» Exercise aim:
Give back the line in the listing below that contains "Specular reflectance EN 13745" and all remaining lines, retyped exactly, through the last line.

» Data under study:
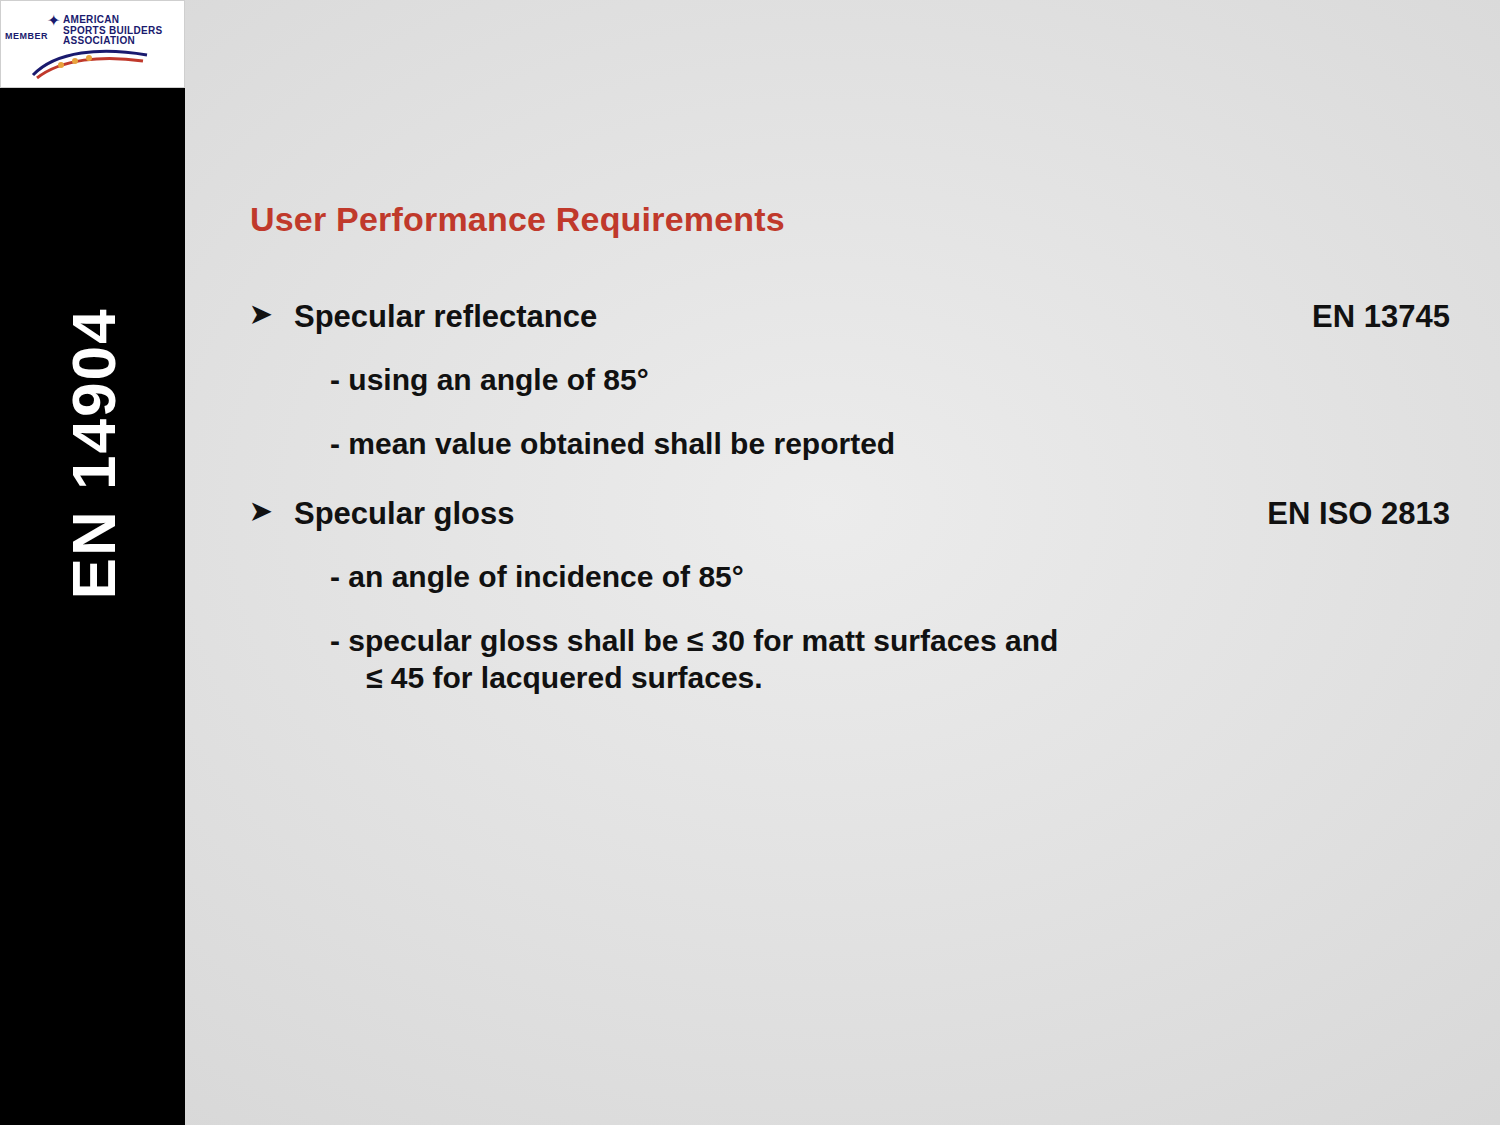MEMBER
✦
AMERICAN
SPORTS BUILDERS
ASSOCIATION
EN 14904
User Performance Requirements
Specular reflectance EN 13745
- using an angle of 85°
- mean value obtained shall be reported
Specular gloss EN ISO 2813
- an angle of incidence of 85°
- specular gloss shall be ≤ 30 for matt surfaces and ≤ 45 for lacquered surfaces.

» Finished task:
Specular reflectance EN 13745
- using an angle of 85°
- mean value obtained shall be reported
Specular gloss EN ISO 2813
- an angle of incidence of 85°
- specular gloss shall be ≤ 30 for matt surfaces and ≤ 45 for lacquered surfaces.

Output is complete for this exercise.